Bossuet, Jacques Bénigne


Born Sept. 27, 1627, in Dijon; died Apr. 12, 1704, in Paris. French writer, church leader, and bishop.

In his works on historical and political topics (Discourse on Universal History, 1681, and Politics Derived From Holy Writ, published in 1709), Bossuet considered historical development as the embodiment of divine providence and defended the idea of the divine origin of a monarch’s absolute power. He made a distinction between despotism and absolutism as a form of rule subordinate to the principle of reason, and he spoke about a monarch’s obligations. He was an ideologist of Gallicanism (Declaration of the French Clergy, 1682). Bossuet’s historical works were subjected to criticism by the Enlightenment thinkers of the 18th century (C. L. Montesquieu and Voltaire).
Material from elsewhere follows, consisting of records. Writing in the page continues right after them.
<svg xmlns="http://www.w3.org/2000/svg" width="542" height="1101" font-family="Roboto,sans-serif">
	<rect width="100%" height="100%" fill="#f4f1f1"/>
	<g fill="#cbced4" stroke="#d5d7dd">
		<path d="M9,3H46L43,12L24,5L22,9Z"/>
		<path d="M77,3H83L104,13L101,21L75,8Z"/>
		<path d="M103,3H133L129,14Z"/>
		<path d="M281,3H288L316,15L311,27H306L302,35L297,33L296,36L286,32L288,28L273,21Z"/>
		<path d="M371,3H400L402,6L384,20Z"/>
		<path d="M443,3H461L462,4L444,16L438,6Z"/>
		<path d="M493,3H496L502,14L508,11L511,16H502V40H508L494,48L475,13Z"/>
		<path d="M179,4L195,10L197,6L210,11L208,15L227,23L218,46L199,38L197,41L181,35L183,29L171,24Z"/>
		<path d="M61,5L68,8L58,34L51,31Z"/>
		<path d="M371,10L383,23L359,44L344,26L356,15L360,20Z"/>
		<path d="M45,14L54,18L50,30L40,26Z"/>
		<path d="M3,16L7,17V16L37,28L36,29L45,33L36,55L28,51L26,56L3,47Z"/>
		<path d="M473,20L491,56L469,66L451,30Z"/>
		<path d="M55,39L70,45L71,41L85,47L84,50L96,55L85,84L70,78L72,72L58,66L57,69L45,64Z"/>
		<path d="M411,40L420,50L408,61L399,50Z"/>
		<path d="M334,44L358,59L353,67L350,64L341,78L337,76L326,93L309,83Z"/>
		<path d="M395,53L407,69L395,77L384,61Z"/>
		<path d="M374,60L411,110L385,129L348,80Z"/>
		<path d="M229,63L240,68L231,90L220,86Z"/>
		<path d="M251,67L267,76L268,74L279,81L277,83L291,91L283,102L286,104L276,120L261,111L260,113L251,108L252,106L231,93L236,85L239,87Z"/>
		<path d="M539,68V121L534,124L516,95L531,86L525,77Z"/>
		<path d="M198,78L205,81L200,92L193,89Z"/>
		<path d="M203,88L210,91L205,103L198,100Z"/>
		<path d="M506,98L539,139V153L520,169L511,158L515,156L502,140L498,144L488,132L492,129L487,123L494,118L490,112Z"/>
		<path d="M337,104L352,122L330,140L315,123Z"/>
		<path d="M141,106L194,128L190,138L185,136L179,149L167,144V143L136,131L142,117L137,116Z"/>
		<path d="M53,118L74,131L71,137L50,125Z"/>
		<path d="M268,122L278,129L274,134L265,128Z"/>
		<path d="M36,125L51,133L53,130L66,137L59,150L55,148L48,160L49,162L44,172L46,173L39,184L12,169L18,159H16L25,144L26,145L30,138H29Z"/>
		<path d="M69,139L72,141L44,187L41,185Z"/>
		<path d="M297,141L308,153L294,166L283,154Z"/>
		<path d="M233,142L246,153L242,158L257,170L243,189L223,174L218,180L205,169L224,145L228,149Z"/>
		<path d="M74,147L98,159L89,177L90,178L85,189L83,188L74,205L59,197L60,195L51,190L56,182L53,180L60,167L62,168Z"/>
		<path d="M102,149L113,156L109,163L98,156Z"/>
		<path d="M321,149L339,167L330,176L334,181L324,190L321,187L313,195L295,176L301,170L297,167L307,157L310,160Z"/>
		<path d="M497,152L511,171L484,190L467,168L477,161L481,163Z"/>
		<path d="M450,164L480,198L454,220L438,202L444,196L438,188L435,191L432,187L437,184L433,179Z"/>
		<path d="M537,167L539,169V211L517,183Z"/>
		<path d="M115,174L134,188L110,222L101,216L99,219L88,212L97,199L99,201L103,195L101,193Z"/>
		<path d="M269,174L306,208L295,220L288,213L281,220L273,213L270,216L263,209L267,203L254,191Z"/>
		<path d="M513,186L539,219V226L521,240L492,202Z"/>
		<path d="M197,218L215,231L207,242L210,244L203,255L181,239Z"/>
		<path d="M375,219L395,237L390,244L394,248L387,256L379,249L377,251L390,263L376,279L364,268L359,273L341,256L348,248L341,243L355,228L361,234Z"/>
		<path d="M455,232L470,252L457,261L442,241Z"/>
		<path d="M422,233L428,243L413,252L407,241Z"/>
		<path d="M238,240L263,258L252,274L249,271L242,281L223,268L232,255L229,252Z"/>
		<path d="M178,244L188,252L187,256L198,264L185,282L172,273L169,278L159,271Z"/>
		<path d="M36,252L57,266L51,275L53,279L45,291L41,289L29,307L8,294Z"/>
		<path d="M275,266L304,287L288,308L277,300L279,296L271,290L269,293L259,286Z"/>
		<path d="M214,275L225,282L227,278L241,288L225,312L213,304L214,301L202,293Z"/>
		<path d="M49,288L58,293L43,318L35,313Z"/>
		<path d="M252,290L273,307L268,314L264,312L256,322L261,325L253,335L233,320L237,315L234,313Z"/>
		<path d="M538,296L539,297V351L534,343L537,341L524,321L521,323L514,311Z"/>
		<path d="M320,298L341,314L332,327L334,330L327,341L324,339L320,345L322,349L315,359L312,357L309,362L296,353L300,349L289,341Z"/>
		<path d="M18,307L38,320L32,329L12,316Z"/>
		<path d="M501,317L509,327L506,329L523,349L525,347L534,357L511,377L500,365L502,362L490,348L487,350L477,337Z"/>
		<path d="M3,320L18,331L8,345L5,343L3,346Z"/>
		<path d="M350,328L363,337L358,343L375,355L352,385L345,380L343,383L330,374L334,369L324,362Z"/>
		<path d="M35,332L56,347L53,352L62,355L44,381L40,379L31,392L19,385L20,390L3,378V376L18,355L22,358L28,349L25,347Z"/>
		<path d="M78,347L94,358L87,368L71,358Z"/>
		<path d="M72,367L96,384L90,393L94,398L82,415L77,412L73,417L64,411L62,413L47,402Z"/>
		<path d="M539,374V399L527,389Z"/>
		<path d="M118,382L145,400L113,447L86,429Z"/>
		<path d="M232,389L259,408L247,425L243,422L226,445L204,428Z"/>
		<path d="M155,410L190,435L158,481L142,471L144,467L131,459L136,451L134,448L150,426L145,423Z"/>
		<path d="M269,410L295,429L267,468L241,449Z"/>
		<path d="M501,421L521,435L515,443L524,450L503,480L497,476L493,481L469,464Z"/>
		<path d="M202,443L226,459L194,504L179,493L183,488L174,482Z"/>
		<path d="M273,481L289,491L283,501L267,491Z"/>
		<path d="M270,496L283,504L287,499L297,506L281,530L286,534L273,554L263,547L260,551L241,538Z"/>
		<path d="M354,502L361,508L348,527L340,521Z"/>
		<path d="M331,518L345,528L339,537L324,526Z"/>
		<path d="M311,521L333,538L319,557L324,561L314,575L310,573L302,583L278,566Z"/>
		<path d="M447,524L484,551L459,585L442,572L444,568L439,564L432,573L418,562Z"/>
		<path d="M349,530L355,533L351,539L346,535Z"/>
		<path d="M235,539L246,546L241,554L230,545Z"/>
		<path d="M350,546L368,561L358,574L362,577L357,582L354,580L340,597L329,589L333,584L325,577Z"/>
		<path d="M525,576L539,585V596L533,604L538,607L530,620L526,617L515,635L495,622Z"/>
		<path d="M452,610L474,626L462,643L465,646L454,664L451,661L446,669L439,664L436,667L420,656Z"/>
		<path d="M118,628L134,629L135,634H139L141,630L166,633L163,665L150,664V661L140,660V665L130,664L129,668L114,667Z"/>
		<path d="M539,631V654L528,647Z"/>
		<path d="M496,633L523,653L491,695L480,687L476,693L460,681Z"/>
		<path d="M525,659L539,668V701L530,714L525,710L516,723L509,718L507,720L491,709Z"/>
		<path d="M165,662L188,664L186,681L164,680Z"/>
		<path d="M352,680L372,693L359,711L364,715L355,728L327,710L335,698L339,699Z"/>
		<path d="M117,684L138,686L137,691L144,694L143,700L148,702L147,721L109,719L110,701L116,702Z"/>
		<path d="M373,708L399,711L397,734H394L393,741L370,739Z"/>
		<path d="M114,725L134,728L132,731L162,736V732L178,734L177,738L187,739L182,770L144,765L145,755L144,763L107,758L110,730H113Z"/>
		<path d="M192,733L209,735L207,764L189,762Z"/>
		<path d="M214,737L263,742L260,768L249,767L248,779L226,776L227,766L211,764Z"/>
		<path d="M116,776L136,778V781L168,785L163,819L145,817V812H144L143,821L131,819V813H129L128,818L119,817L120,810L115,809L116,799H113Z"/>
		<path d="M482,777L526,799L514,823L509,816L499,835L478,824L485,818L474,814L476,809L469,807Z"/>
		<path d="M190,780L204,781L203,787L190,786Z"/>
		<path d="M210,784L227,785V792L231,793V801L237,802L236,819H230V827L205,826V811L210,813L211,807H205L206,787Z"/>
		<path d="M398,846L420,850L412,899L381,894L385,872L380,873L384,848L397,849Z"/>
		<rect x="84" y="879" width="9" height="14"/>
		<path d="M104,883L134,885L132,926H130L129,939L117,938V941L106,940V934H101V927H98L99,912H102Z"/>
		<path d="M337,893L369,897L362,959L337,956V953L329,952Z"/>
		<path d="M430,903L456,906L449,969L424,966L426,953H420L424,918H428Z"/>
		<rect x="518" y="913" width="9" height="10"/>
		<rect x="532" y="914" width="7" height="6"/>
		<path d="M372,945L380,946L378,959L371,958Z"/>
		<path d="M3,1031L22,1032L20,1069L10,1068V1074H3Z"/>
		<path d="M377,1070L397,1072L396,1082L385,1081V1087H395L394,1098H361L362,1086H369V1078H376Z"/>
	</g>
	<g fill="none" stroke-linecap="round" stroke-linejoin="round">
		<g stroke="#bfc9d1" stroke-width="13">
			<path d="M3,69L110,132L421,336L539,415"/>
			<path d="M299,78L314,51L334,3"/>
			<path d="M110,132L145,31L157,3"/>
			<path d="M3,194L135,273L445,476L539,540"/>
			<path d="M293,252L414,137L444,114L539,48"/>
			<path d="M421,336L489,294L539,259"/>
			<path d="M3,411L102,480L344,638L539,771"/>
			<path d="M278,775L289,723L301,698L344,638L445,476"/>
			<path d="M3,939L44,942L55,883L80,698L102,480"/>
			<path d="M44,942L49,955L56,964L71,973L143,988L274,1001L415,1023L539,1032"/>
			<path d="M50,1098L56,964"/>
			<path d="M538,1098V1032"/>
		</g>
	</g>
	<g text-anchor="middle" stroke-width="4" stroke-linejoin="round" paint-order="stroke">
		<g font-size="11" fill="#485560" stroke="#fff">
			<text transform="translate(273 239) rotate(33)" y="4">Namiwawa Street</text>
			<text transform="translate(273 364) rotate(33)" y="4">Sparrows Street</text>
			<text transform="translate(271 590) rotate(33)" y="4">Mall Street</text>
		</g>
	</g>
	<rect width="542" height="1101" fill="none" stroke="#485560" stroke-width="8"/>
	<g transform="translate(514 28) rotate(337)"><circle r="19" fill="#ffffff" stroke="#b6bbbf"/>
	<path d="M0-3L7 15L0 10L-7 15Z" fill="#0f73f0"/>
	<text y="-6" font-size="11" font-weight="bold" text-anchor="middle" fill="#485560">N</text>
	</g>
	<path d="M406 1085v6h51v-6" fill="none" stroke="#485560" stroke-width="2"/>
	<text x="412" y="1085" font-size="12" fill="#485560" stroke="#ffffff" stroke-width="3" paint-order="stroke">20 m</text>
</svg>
His church sermons and Funeral Orations (1669) have been preserved mostly in rough drafts and summaries. Bossuet’s works are characterized by a rationalistic severity of style and a precision of metaphors.


Oeuvres complètes, vols. 1–31. Paris, 1862–66.


Lanson, G. Istoriia frantsuzskoi literatury, vol. 1 (17th century). St. Petersburg, 1899. (Translated from French.)
Istoriia frantsuzskoi literatury, vol. 1. Moscow-Leningrad, 1946. Pages 459–61.
Brunetière, F. Bossuet. Paris, 1913.
Ruf, A. H. Bossuet und Fenelon. Würzburg-Aumühle, 1940.